[EXTRACTED MATERIAL — start]

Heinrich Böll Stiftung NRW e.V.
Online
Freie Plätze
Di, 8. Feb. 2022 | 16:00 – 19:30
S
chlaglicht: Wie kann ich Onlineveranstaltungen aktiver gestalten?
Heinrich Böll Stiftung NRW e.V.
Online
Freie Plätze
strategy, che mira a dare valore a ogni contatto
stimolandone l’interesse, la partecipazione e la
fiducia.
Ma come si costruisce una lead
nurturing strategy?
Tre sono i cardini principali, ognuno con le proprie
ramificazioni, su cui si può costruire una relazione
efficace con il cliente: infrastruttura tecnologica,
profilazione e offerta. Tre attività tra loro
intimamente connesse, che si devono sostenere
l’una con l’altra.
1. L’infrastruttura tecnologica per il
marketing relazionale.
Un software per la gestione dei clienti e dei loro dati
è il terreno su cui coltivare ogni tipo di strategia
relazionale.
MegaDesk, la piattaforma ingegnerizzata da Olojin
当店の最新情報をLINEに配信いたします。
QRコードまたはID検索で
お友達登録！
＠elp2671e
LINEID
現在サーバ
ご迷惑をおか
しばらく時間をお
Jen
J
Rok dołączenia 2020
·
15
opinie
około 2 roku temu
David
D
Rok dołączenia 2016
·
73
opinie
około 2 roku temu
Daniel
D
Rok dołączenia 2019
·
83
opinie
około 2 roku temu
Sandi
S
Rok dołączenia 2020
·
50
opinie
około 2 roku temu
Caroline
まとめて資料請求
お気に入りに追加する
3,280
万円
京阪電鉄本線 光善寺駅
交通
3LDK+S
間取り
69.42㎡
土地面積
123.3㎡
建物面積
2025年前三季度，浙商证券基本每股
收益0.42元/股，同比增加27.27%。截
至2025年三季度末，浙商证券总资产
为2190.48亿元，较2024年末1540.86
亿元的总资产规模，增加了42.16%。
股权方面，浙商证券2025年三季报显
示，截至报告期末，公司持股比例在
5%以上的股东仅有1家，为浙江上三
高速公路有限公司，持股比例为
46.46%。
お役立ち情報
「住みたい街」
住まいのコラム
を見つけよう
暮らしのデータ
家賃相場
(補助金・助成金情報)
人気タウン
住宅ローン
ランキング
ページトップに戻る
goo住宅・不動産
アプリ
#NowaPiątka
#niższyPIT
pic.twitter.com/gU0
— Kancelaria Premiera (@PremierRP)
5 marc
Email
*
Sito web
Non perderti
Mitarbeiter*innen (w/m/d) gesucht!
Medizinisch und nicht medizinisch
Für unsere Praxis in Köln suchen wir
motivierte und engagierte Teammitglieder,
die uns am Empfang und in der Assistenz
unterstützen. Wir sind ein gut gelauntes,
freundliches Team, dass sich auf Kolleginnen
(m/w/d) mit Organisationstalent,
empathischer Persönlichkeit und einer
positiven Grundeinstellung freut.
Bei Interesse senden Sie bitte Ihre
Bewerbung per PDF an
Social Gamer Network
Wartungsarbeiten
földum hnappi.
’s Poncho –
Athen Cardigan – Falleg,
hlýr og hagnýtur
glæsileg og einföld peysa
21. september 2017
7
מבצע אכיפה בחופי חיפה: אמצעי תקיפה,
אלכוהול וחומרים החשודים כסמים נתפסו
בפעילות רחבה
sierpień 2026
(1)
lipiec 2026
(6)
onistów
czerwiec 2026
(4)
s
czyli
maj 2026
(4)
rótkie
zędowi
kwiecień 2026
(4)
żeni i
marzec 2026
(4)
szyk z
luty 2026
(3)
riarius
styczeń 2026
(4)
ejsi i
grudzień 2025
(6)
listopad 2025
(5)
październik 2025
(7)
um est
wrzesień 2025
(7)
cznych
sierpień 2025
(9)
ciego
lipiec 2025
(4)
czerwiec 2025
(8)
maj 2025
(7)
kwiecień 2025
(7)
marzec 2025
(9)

[EXTRACTED MATERIAL — finish]

:: EXERCISE ::
Output the data exactly, in full.

:: PROBLEM SOLUTION ::
Heinrich Böll Stiftung NRW e.V.
Online
Freie Plätze
Di, 8. Feb. 2022 | 16:00 – 19:30
S
chlaglicht: Wie kann ich Onlineveranstaltungen aktiver gestalten?
Heinrich Böll Stiftung NRW e.V.
Online
Freie Plätze
strategy, che mira a dare valore a ogni contatto
stimolandone l’interesse, la partecipazione e la
fiducia.
Ma come si costruisce una lead
nurturing strategy?
Tre sono i cardini principali, ognuno con le proprie
ramificazioni, su cui si può costruire una relazione
efficace con il cliente: infrastruttura tecnologica,
profilazione e offerta. Tre attività tra loro
intimamente connesse, che si devono sostenere
l’una con l’altra.
1. L’infrastruttura tecnologica per il
marketing relazionale.
Un software per la gestione dei clienti e dei loro dati
è il terreno su cui coltivare ogni tipo di strategia
relazionale.
MegaDesk, la piattaforma ingegnerizzata da Olojin
当店の最新情報をLINEに配信いたします。
QRコードまたはID検索で
お友達登録！
＠elp2671e
LINEID
現在サーバ
ご迷惑をおか
しばらく時間をお
Jen
J
Rok dołączenia 2020
·
15
opinie
około 2 roku temu
David
D
Rok dołączenia 2016
·
73
opinie
około 2 roku temu
Daniel
D
Rok dołączenia 2019
·
83
opinie
około 2 roku temu
Sandi
S
Rok dołączenia 2020
·
50
opinie
około 2 roku temu
Caroline
まとめて資料請求
お気に入りに追加する
3,280
万円
京阪電鉄本線 光善寺駅
交通
3LDK+S
間取り
69.42㎡
土地面積
123.3㎡
建物面積
2025年前三季度，浙商证券基本每股
收益0.42元/股，同比增加27.27%。截
至2025年三季度末，浙商证券总资产
为2190.48亿元，较2024年末1540.86
亿元的总资产规模，增加了42.16%。
股权方面，浙商证券2025年三季报显
示，截至报告期末，公司持股比例在
5%以上的股东仅有1家，为浙江上三
高速公路有限公司，持股比例为
46.46%。
お役立ち情報
「住みたい街」
住まいのコラム
を見つけよう
暮らしのデータ
家賃相場
(補助金・助成金情報)
人気タウン
住宅ローン
ランキング
ページトップに戻る
goo住宅・不動産
アプリ
#NowaPiątka
#niższyPIT
pic.twitter.com/gU0
— Kancelaria Premiera (@PremierRP)
5 marc
Email
*
Sito web
Non perderti
Mitarbeiter*innen (w/m/d) gesucht!
Medizinisch und nicht medizinisch
Für unsere Praxis in Köln suchen wir
motivierte und engagierte Teammitglieder,
die uns am Empfang und in der Assistenz
unterstützen. Wir sind ein gut gelauntes,
freundliches Team, dass sich auf Kolleginnen
(m/w/d) mit Organisationstalent,
empathischer Persönlichkeit und einer
positiven Grundeinstellung freut.
Bei Interesse senden Sie bitte Ihre
Bewerbung per PDF an
Social Gamer Network
Wartungsarbeiten
földum hnappi.
’s Poncho –
Athen Cardigan – Falleg,
hlýr og hagnýtur
glæsileg og einföld peysa
21. september 2017
7
מבצע אכיפה בחופי חיפה: אמצעי תקיפה,
אלכוהול וחומרים החשודים כסמים נתפסו
בפעילות רחבה
sierpień 2026
(1)
lipiec 2026
(6)
onistów
czerwiec 2026
(4)
s
czyli
maj 2026
(4)
rótkie
zędowi
kwiecień 2026
(4)
żeni i
marzec 2026
(4)
szyk z
luty 2026
(3)
riarius
styczeń 2026
(4)
ejsi i
grudzień 2025
(6)
listopad 2025
(5)
październik 2025
(7)
um est
wrzesień 2025
(7)
cznych
sierpień 2025
(9)
ciego
lipiec 2025
(4)
czerwiec 2025
(8)
maj 2025
(7)
kwiecień 2025
(7)
marzec 2025
(9)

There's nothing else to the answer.